- Your task -
Pull out every line below that contains the word "شهید".

(Collected data entries)
◆ ◆ ◆ ◆ ◆

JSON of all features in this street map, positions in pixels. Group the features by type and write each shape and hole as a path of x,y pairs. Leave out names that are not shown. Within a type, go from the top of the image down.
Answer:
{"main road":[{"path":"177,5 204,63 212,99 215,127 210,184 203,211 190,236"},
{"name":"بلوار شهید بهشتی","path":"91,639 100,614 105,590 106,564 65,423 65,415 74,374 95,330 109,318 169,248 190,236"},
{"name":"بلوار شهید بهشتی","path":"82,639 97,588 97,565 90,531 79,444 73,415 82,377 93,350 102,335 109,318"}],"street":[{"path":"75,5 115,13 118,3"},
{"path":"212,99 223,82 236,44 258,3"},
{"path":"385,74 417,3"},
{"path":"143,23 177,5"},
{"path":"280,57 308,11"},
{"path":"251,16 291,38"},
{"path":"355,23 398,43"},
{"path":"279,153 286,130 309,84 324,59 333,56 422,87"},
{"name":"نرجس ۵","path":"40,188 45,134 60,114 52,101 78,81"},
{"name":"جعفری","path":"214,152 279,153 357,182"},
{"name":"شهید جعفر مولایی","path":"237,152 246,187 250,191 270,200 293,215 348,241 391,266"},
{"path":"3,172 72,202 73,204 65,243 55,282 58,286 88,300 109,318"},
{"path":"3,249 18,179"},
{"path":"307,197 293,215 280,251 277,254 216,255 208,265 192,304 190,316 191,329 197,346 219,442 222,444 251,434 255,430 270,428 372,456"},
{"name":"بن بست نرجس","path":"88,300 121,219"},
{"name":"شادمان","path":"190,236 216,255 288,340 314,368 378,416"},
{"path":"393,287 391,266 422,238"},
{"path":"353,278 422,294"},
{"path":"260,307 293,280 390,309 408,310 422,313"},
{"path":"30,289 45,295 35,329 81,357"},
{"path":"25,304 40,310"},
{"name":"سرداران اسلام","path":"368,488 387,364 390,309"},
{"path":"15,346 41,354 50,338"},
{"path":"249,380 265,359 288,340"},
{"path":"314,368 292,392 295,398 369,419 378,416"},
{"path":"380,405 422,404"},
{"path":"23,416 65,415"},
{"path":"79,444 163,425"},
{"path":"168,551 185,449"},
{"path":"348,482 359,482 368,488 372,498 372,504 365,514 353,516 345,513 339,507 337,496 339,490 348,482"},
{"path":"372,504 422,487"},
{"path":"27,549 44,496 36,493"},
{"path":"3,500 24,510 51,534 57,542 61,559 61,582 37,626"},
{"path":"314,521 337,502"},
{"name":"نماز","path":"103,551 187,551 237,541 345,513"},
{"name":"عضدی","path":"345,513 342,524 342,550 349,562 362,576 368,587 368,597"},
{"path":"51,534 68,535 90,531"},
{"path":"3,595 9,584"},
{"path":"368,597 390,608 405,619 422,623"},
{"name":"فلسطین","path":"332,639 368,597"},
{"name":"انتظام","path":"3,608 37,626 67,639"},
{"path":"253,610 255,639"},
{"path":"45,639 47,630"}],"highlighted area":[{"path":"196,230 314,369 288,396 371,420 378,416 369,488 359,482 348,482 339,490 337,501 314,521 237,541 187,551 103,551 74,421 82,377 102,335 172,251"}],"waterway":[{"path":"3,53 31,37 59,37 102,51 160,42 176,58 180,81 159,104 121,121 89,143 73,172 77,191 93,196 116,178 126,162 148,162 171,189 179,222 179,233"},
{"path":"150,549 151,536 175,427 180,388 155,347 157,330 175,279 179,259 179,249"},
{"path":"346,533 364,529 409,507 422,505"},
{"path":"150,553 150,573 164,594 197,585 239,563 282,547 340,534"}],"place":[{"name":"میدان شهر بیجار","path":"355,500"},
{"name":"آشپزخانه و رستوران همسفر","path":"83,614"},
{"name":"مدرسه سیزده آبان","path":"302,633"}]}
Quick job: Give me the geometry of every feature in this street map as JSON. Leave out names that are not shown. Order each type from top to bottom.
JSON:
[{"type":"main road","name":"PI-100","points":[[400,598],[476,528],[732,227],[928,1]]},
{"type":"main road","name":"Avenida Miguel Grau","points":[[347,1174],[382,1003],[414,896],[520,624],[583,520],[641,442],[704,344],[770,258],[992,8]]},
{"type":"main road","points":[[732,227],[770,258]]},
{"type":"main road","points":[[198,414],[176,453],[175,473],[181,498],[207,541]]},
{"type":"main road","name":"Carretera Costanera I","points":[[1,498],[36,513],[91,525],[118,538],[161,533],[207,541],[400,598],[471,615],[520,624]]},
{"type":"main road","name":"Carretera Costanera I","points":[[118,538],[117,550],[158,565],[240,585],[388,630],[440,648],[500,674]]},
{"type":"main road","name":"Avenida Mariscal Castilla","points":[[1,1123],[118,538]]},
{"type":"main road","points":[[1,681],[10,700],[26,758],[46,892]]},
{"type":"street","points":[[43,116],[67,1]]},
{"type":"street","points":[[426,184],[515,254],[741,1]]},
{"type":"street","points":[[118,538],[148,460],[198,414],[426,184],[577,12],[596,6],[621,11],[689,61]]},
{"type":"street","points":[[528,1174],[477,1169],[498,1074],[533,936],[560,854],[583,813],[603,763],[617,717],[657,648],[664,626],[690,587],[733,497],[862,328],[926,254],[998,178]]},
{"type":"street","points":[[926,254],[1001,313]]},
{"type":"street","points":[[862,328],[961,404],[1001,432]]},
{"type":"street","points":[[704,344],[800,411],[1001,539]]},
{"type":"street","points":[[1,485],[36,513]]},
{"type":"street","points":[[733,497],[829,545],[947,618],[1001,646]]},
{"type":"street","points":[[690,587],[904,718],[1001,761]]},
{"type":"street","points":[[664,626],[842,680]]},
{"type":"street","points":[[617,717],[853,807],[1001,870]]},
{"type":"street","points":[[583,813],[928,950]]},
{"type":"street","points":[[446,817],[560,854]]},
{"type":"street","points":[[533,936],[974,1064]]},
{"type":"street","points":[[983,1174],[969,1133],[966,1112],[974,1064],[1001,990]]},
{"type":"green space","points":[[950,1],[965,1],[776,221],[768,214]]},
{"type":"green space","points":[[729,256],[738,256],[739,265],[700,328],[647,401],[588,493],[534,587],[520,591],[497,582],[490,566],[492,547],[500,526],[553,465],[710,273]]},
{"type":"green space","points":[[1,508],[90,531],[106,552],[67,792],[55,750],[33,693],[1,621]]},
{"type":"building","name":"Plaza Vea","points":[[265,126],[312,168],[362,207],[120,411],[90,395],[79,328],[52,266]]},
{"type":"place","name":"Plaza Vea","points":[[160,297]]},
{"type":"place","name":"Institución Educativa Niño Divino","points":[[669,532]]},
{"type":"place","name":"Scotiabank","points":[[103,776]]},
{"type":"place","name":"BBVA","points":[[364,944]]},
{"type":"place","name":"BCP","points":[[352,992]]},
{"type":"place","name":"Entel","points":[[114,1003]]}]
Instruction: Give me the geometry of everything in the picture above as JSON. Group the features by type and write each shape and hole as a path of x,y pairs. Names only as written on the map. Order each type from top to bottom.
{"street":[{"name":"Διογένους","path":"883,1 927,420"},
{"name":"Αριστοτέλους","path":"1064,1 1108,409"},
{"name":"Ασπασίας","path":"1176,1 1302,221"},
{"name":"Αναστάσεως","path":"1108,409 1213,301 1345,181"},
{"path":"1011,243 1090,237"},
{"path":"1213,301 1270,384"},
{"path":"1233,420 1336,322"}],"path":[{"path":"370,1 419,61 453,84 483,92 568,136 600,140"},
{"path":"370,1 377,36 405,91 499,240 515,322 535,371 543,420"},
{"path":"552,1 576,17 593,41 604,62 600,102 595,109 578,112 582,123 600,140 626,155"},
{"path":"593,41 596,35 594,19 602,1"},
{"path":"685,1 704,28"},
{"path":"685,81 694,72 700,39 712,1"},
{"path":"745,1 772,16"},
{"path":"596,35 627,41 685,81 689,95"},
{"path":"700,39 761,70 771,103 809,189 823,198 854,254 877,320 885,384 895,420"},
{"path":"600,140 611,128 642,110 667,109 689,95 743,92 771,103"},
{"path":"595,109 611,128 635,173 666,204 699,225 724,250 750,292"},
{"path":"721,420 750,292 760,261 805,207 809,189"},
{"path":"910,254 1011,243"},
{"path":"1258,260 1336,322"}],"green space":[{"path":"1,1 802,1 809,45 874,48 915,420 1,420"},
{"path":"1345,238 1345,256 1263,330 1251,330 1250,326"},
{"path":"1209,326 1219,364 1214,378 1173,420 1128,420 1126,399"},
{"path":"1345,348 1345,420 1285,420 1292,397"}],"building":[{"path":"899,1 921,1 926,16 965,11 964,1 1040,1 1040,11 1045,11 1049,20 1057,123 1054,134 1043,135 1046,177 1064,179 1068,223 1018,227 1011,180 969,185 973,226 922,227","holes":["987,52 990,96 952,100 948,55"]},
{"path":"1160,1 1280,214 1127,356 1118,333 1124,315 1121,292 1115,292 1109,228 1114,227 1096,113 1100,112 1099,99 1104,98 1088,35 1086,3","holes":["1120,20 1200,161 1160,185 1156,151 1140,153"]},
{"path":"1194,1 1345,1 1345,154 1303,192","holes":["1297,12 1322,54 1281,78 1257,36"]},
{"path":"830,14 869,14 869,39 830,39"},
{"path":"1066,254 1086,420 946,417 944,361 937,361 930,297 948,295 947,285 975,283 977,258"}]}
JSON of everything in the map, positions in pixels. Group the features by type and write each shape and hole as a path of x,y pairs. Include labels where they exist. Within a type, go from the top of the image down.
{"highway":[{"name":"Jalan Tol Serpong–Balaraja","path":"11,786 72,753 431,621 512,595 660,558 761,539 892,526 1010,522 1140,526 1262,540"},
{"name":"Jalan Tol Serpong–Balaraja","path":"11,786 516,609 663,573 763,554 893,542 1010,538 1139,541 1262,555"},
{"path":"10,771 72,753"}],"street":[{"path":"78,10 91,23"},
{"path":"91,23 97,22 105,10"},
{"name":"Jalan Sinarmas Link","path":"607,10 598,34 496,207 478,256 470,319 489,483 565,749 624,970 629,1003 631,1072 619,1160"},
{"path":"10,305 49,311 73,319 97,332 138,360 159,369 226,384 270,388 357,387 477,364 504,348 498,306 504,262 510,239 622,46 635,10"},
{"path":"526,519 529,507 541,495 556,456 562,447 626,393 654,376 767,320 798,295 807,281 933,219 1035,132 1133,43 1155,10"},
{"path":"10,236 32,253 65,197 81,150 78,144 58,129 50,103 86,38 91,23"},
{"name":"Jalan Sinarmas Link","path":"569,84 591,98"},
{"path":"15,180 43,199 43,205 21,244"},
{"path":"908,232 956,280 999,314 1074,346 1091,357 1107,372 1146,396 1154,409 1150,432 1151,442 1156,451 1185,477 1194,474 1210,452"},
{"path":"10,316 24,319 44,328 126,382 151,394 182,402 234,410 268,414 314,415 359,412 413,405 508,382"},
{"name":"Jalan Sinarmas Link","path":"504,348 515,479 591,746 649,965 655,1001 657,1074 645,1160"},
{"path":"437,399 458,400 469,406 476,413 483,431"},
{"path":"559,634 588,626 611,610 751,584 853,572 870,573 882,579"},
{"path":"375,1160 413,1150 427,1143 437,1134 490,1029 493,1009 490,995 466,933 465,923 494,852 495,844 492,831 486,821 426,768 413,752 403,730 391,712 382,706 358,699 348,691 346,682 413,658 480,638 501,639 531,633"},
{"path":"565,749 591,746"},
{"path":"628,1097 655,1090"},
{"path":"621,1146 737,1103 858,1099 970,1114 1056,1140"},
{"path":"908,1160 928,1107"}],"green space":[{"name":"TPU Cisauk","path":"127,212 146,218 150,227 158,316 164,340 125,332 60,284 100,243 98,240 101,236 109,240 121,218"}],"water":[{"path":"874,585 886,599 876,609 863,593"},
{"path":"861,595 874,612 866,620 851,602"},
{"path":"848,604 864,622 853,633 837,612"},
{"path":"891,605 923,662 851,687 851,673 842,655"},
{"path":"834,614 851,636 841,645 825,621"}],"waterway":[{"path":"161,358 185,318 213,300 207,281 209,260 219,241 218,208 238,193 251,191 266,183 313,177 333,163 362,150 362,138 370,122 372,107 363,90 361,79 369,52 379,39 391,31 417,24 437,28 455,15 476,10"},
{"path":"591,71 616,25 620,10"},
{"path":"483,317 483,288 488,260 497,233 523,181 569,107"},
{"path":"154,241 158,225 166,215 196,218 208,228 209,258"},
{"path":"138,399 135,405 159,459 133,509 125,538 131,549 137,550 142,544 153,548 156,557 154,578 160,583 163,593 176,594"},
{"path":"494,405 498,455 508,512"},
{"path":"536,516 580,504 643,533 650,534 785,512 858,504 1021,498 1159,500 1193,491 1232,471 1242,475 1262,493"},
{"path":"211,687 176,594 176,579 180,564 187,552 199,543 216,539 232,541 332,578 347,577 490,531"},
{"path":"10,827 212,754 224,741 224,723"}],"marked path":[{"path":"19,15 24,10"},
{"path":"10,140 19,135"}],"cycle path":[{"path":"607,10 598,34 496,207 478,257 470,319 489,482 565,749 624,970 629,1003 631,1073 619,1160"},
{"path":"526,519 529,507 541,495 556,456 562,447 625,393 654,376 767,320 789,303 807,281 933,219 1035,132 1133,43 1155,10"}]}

◆ ◆ ◆ ◆ ◆

- Output of the task -
{"name":"بلوار شهید بهشتی","path":"91,639 100,614 105,590 106,564 65,423 65,415 74,374 95,330 109,318 169,248 190,236"},
{"name":"بلوار شهید بهشتی","path":"82,639 97,588 97,565 90,531 79,444 73,415 82,377 93,350 102,335 109,318"}],"street":[{"path":"75,5 115,13 118,3"},
{"name":"شهید جعفر مولایی","path":"237,152 246,187 250,191 270,200 293,215 348,241 391,266"},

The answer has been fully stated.